El jardinero de la familia Schmidt

En esta foto no salgo porque soy quien la está haciendo. Se preguntarán sobre estas personas tan guapas y que posan tan alegres. ¿Quiénes son? ¿Por qué están tan contentas? Pues son mis benefactores. Ese día de la foto estábamos festejando el cumpleaños de Alice, la niña pelirroja de en medio. La pequeña que está con la bici es Diana una vecinita que se acercó y la invitaron a unirse al grupo. También está Daniel y Renata la pareja, son los padres de la festejada. Por último, a la izquierda está el señor Franz Schmidt y su esposa Lilian. Los perros son Black, el más grande, le pusieron así porque de pequeño se metió en una bolsa de carbón y quedó todo tiznado y Candy, una perrita adoptada. Como pueden ver no vivían mal. Tenían una casa en Canadá. Ese año, el 2002, si no me equivoco cumplí tres años trabajando para ellos. Hacía de todo. Jardinero, mecánico, fontanero y mensajero. No me iba tan mal con ellos. Me habían dejado un rincón en la cochera y allí dormía y hacía todo lo que necesitaba.

Recuerdo que mucho antes de trabajar para el señor Schmidt me era muy difícil instalarme en cualquier lado. Estaba por decirlo así, marcado. Llevaba a cuestas una cruz pesada y todo era consecuencia de mis malos actos del pasado. No trataré de justificarme ante ustedes. Ya saben que estar en el sitio equivocado en el momento inadecuado es malo. Me pasó a mí. De joven vivía en Varsovia y me pasaba los días estudiando y practicando el deporte. Mi padre me había dicho: “Joseph, si no terminas con honores la carrera de Derecho, al menos podrás ganarte la vida rompiéndole la cara a los abogados que te ganen los juicios”. Así fue, literalmente. Son las palabras que recordaré toda mi vida porque un poco después se desató la guerra y se nos vino abajo todo. De pronto estaban los soldados alemanes en todos lados.

No les contaré con detalle lo del conflicto bélico porque seguro que ya han leído u oído mucho sobre ello. El caso es que era un joven muy fuerte y, como todos los hombres que gozan de un físico de toro, tenía un carácter impulsivo, pero era solo cuando explotaba por alguna razón. Estaba trabajando en un almacén, descargaba los costales de grano y legumbres, transportaba cajas de latas de conservas y de botellas de aceite, vinagre y zumos. Se me acercó un oficial. Era Franz que apenas era un capitán, pero ya lo respetaban. Me llamó y me dijo que subiera unos muebles a un camión. Me miró con atención y después me dijo que le siguiera. A partir de aquel día le seguía a todas partes. ¡Joseph!¡Ven aquí! —decía con voz fuerte. Le obedecía, pues qué podía hacer —. ¡Llévate a estos hombres a los refugios! Accedía sin rechistar, pero notaba que mis compatriotas me miraban con malos ojos.

Pasó el tiempo y mi destino cogió dos senderos. Por el primero iba mi carrera ascendente dentro de la comunidad alemana.  Me daban órdenes y las cumplía al pie de la letra. Nunca protesté y lo tomé como un trabajo más. El otro camino era más arduo porque perdí a mis familiares y amigos. Mi gente me odiaba y me echaba en cara mi falta de espíritu rebelde. Lo entendía, pero la falta de sentido común me impedía reaccionar. Mi prima, la única sobreviviente de los Golinsky, me denunció para que me llevaran ante los Juicios de Nuremberg. Nunca me pudieron encontrar. Primero me escondí en Argentina. Cuando supe que me seguían el rastro, cambié mi identidad y me casé con una mujer francesa, que era emigrante, y nos vinimos a vivir a Quebec. Nos instalamos rápido.

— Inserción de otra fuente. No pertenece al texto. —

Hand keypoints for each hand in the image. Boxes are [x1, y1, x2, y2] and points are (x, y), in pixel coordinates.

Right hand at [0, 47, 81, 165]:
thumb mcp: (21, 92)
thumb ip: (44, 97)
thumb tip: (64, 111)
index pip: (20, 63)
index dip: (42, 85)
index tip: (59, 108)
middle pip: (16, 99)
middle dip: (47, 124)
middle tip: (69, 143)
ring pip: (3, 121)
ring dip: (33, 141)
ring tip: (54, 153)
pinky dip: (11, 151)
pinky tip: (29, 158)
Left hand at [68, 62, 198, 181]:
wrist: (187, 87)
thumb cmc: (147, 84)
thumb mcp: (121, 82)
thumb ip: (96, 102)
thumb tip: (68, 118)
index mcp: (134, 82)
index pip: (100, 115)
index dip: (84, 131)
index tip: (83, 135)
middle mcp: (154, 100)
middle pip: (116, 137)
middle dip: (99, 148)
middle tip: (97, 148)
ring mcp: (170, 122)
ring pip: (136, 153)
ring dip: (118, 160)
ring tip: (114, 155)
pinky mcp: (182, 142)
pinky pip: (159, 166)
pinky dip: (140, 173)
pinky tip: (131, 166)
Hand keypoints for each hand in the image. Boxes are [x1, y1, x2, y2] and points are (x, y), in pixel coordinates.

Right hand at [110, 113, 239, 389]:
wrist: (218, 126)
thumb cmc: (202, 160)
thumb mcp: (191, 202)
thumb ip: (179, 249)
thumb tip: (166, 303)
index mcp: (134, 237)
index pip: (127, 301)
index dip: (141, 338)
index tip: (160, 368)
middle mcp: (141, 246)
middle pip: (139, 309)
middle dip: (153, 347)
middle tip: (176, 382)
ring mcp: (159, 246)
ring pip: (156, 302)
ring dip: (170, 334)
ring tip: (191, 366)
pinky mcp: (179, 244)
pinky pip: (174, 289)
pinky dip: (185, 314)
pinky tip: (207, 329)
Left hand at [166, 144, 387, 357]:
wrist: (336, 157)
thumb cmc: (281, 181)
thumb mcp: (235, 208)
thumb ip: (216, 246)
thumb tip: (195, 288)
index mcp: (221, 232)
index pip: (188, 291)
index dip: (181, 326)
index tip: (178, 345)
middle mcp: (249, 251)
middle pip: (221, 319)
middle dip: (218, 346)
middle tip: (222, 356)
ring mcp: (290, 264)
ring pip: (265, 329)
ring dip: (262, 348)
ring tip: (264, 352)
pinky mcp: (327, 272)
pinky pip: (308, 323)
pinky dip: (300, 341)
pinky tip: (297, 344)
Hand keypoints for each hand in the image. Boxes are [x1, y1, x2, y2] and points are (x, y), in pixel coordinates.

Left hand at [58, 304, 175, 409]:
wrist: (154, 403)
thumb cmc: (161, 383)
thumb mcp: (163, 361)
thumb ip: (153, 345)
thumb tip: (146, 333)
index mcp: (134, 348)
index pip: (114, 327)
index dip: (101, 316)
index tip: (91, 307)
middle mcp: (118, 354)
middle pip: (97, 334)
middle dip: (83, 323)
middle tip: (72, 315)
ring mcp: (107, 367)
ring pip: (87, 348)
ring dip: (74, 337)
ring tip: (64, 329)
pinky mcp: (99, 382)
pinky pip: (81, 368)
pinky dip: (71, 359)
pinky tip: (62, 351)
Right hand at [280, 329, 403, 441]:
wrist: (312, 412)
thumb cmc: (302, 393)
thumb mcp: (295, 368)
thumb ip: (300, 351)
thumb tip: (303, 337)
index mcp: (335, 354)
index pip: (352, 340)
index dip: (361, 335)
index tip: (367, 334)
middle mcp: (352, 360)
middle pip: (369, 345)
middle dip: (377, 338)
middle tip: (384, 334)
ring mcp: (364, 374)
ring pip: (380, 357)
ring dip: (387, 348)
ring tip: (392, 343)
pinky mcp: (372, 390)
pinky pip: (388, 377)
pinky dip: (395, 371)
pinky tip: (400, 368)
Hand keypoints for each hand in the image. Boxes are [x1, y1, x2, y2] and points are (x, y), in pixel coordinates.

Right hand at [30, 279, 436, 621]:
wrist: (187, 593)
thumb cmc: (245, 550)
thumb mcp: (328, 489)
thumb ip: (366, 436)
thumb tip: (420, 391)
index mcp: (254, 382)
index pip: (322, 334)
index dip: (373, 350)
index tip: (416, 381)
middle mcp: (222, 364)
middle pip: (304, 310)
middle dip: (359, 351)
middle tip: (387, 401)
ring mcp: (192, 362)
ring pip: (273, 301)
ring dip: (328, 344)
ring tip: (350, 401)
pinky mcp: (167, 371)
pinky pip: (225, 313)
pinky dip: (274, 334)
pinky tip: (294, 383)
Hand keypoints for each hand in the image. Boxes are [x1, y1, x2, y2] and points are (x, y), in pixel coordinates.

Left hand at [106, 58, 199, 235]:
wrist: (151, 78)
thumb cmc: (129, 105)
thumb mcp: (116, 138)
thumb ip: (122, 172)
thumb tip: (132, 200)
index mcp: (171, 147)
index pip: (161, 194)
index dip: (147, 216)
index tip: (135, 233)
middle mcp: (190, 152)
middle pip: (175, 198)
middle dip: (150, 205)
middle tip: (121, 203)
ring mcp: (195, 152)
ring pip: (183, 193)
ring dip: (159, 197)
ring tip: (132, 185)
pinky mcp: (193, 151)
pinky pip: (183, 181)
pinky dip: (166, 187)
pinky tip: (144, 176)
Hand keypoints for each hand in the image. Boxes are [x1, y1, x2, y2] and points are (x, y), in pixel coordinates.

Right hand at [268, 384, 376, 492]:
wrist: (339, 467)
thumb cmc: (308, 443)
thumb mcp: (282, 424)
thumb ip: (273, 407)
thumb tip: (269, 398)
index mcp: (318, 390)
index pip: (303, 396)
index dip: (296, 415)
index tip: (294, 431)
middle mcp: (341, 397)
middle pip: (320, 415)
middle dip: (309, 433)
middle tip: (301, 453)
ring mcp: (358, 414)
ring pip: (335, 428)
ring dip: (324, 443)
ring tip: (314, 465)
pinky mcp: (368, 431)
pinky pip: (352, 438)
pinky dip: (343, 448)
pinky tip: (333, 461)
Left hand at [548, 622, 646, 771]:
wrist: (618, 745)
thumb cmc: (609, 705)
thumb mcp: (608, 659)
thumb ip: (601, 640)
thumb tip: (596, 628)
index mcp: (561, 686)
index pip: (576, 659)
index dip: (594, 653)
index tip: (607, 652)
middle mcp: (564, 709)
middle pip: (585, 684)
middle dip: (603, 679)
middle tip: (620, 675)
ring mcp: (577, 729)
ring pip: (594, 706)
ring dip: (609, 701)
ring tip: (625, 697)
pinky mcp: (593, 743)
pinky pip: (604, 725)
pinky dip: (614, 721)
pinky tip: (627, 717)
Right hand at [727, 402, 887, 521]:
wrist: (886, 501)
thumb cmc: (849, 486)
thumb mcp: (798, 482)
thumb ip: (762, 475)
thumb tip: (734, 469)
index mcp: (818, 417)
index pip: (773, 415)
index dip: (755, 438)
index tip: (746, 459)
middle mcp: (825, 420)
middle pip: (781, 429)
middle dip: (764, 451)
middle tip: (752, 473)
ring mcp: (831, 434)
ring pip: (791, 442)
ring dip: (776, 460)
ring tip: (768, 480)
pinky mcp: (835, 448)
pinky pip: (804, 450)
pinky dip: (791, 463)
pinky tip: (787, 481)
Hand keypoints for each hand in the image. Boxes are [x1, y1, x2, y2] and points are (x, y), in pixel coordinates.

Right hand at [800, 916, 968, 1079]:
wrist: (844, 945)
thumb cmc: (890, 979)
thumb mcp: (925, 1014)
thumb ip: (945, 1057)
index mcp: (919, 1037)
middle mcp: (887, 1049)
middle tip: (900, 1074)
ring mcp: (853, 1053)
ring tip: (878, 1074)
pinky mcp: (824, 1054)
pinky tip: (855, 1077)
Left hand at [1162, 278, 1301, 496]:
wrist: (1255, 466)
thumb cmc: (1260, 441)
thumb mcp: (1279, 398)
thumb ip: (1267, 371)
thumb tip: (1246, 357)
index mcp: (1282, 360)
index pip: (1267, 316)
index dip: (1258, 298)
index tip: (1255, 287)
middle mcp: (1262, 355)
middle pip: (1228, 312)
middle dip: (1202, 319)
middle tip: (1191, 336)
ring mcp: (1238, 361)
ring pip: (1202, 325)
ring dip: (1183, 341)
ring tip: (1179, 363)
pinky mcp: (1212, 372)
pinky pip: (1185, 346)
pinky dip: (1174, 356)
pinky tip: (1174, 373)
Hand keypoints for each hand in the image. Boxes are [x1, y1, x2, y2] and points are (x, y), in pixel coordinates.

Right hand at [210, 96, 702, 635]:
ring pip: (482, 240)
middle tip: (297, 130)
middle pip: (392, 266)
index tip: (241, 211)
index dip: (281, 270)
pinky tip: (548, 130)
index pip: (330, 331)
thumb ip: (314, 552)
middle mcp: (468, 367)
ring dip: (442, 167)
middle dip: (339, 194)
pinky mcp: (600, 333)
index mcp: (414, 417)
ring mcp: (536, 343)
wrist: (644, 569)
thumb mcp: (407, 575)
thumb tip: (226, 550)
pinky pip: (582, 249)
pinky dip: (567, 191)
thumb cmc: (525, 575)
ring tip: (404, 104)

“Por qué no te pones a trabajar en algo serio. ¡Caray!”. Esa frase se repetía todos los días cuando llegaba de cumplir mis encargos. Ganaba poco la verdad, pero con el sueldo de Mariane íbamos saliendo día a día. Era una persona muy noble y tolerante. Me quería de verdad y, se puede decir que nos amamos hasta el último día. Lo malo fue que siempre padecí con ella de una frustración tremenda. Vivía aterrado pensando que algún día me encontrarían para mandarme a la cárcel. Ella murió. No sé si fui el causante directo de su muerte. No lo recuerdo. Hui de la ciudad y me vine a Montreal. Aquí también perdí a los Schmidt.